The control population comprised subjects with various diseases, such as functional dyspepsia, gastric ulcer, duodenal ulcer, and chronic atrophic gastritis. However, during sensitivity analysis, control selection was not identified as a potential source of heterogeneity in these subgroup analyses, which meant that its influence might be limited. In addition, we did not account for the staging and typing of GC in our study, since our main focus was to confirm whether the OLGA and OLGIM stages had a significant correlation with GC by comparing the GC population and controls; however, it is undeniable that some included studies had mixed populations, which does not allow for differentiation. Nevertheless, we also performed subgroup analysis of the two definitive studies of patients with early GC, which showed positive findings, but with high heterogeneity.

The significance of these two systems lies in the screening and surveillance for precancerous gastric condition and early GC; however, their validity for comparing different types of advanced GC may be less critical.

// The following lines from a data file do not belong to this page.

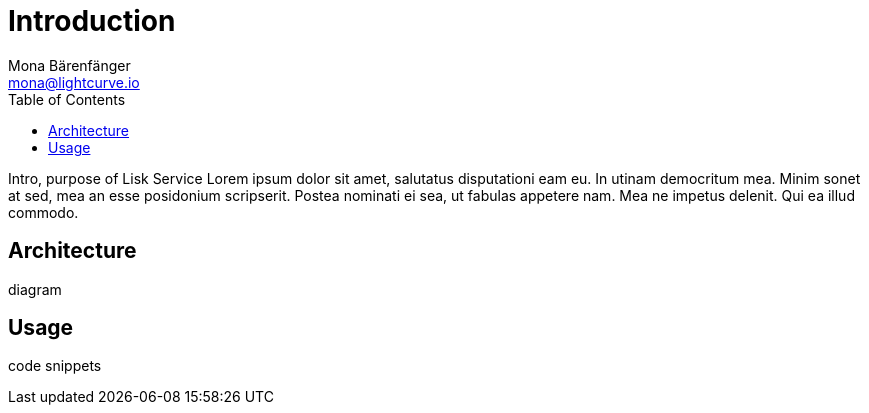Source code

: = Introduction
Mona Bärenfänger <mona@lightcurve.io>
:description: Describes the general purpose, architecture and usage of Lisk Service.
:toc:
:imagesdir: ../assets/images
:page-no-previous: true
:page-next: /lisk-service/setup/index.html
:page-next-title: Setup

Intro, purpose of Lisk Service
Lorem ipsum dolor sit amet, salutatus disputationi eam eu.
In utinam democritum mea.
Minim sonet at sed, mea an esse posidonium scripserit.
Postea nominati ei sea, ut fabulas appetere nam.
Mea ne impetus delenit.
Qui ea illud commodo.

== Architecture

diagram

== Usage

code snippets

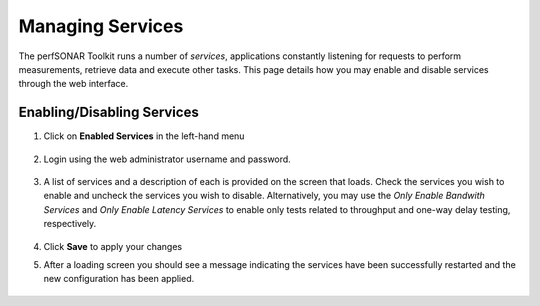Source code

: *****************
Managing Services
*****************


The perfSONAR Toolkit runs a number of *services*, applications constantly listening for requests to perform measurements, retrieve data and execute other tasks. This page details how you may enable and disable services through the web interface.


Enabling/Disabling Services
===========================

#. Click on **Enabled Services** in the left-hand menu

    .. image:: images/manage_services-enable1.png
#. Login using the web administrator username and password.

    .. seealso:: See :doc:`manage_users` for more details on creating a web administrator account
#. A list of services and a description of each is provided on the screen that loads. Check the services you wish to enable and uncheck the services you wish to disable. Alternatively, you may use the *Only Enable Bandwith Services* and *Only Enable Latency Services* to enable only tests related to throughput and one-way delay testing, respectively. 

    .. image:: images/manage_services-enable2.png
#. Click **Save** to apply your changes
#. After a loading screen you should see a message indicating the services have been successfully restarted and the new configuration has been applied.

    .. image:: images/manage_services-enable3.png



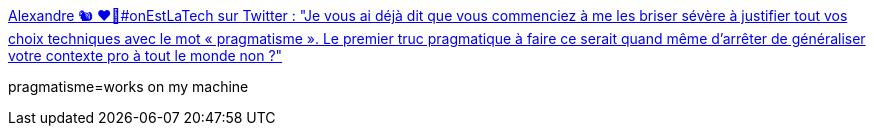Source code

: :jbake-type: post
:jbake-status: published
:jbake-title: Alexandre 🐿 ❤️👹#onEstLaTech sur Twitter : "Je vous ai déjà dit que vous commenciez à me les briser sévère à justifier tout vos choix techniques avec le mot « pragmatisme ». Le premier truc pragmatique à faire ce serait quand même d’arrêter de généraliser votre contexte pro à tout le monde non ?"
:jbake-tags: citation,critique,programming,culture,_mois_févr.,_année_2020
:jbake-date: 2020-02-24
:jbake-depth: ../
:jbake-uri: shaarli/1582534014000.adoc
:jbake-source: https://nicolas-delsaux.hd.free.fr/Shaarli?searchterm=https%3A%2F%2Ftwitter.com%2Fpockystar%2Fstatus%2F1231563499647754240&searchtags=citation+critique+programming+culture+_mois_f%C3%A9vr.+_ann%C3%A9e_2020
:jbake-style: shaarli

https://twitter.com/pockystar/status/1231563499647754240[Alexandre 🐿 ❤️👹#onEstLaTech sur Twitter : "Je vous ai déjà dit que vous commenciez à me les briser sévère à justifier tout vos choix techniques avec le mot « pragmatisme ». Le premier truc pragmatique à faire ce serait quand même d’arrêter de généraliser votre contexte pro à tout le monde non ?"]

pragmatisme=works on my machine
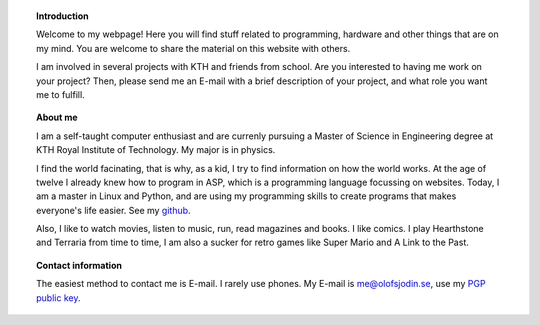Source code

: .. title: Hello Friend
.. slug: index
.. date: 2017-06-22 00:08:45 UTC+02:00
.. tags: 
.. category: 
.. link: 
.. description: 
.. type: text

.. topic:: Introduction
	   
	   Welcome to my webpage! Here you will find stuff related to
	   programming, hardware and other things that are on my mind. You are
	   welcome to share the material on this website with others.

	   I am involved in several projects with KTH and friends from school.
	   Are you interested to having me work on your project? Then, please
	   send me an E-mail with a brief description of your project, and what
	   role you want me to fulfill.
	     

.. topic:: About me
	   
	   I am a self-taught computer enthusiast and are currenly pursuing a
	   Master of Science in Engineering degree at KTH Royal Institute of
	   Technology. My major is in physics.
	   
	   I find the world facinating, that is why, as a kid, I try to find
	   information on how the world works. At the age of twelve I already
	   knew how to program in ASP, which is a programming language focussing
	   on websites. Today, I am a master in Linux and Python, and are
	   using my programming skills to create programs that makes everyone's
	   life easier. See my `github`_.

	   Also, I like to watch movies, listen to music, run, read magazines
	   and books. I like comics. I play Hearthstone and Terraria from time
	   to time, I am also a sucker for retro games like Super Mario and A
	   Link to the Past.

	   .. _github: https://github.com/medik
		      

.. topic:: Contact information

	   The easiest method to contact me is E-mail. I rarely use phones. My
	   E-mail is me@olofsjodin.se, use my `PGP public key`_.

	   .. _PGP public key: http://pgp.mit.edu/pks/lookup?op=get&search=0x6BAB3BB5B5A93CAB
	   
	      


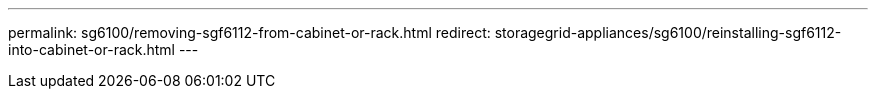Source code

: ---
permalink: sg6100/removing-sgf6112-from-cabinet-or-rack.html
redirect: storagegrid-appliances/sg6100/reinstalling-sgf6112-into-cabinet-or-rack.html
---
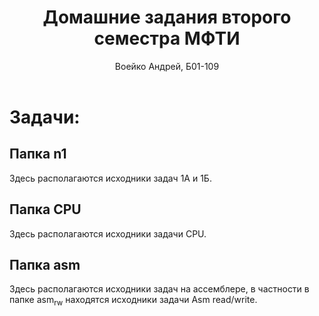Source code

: #+TITLE: Домашние задания второго семестра МФТИ
#+author: Воейко Андрей, Б01-109

* Задачи:
** Папка n1
Здесь располагаются исходники задач 1А и 1Б.
** Папка CPU
Здесь располагаются исходники задачи CPU.
** Папка asm
Здесь располагаются исходники задач на ассемблере, в частности в папке asm_rw находятся исходники задачи Asm read/write.
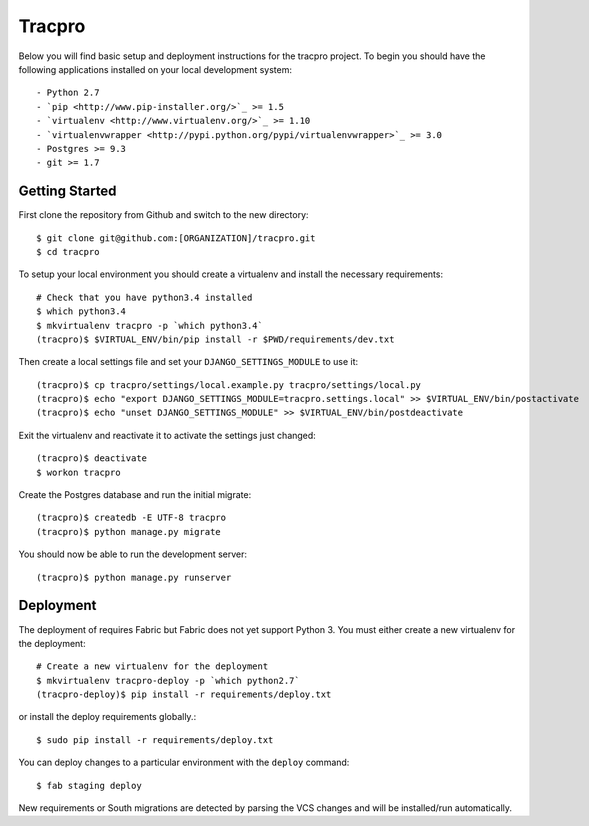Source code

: Tracpro
=======

Below you will find basic setup and deployment instructions for the tracpro
project. To begin you should have the following applications installed on your
local development system::

- Python 2.7
- `pip <http://www.pip-installer.org/>`_ >= 1.5
- `virtualenv <http://www.virtualenv.org/>`_ >= 1.10
- `virtualenvwrapper <http://pypi.python.org/pypi/virtualenvwrapper>`_ >= 3.0
- Postgres >= 9.3
- git >= 1.7

Getting Started
---------------

First clone the repository from Github and switch to the new directory::

    $ git clone git@github.com:[ORGANIZATION]/tracpro.git
    $ cd tracpro

To setup your local environment you should create a virtualenv and install the
necessary requirements::

    # Check that you have python3.4 installed
    $ which python3.4
    $ mkvirtualenv tracpro -p `which python3.4`
    (tracpro)$ $VIRTUAL_ENV/bin/pip install -r $PWD/requirements/dev.txt

Then create a local settings file and set your ``DJANGO_SETTINGS_MODULE`` to use it::

    (tracpro)$ cp tracpro/settings/local.example.py tracpro/settings/local.py
    (tracpro)$ echo "export DJANGO_SETTINGS_MODULE=tracpro.settings.local" >> $VIRTUAL_ENV/bin/postactivate
    (tracpro)$ echo "unset DJANGO_SETTINGS_MODULE" >> $VIRTUAL_ENV/bin/postdeactivate

Exit the virtualenv and reactivate it to activate the settings just changed::

    (tracpro)$ deactivate
    $ workon tracpro

Create the Postgres database and run the initial migrate::

    (tracpro)$ createdb -E UTF-8 tracpro
    (tracpro)$ python manage.py migrate

You should now be able to run the development server::

    (tracpro)$ python manage.py runserver


Deployment
----------

The deployment of requires Fabric but Fabric does not yet support Python 3. You
must either create a new virtualenv for the deployment::

    # Create a new virtualenv for the deployment
    $ mkvirtualenv tracpro-deploy -p `which python2.7`
    (tracpro-deploy)$ pip install -r requirements/deploy.txt

or install the deploy requirements
globally.::

    $ sudo pip install -r requirements/deploy.txt


You can deploy changes to a particular environment with
the ``deploy`` command::

    $ fab staging deploy

New requirements or South migrations are detected by parsing the VCS changes and
will be installed/run automatically.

Lastly, although we conducted a thorough search and sought to cover as many studies as possible, some studies may be unpublished and could be ignored. However, both the funnel plot and Harbord test showed no obvious publication bias in our results, indicating the influence of these studies might be limited.

More high-quality, large-scale, multi-center clinical studies are warranted on the application of the OLGA or OLGIM staging systems in the detection of early GC. Moreover, it is necessary to compare the accuracy of the OLGA and OLGIM systems with more high-quality studies, because investigators have expressed paradoxical opinions regarding the preferred system for the evaluation of gastric cancer risk [8, 32,33,34]. Furthermore, studies on the combined application of OLGA and other testing methods, such as pepsinogen ratio and measurement of gastrin 17 levels, may be beneficial for the comprehensive assessment of GC risk assessment.

In summary, our meta-analysis revealed that stage III/IV of the OLGA or OLGIM system was indeed associated with increased risk of gastric cancer. In clinical practice, this translates as the need for frequent and careful monitoring of patients with higher OLGA and OLGIM grades to facilitate early diagnosis and intervention and better prognosis.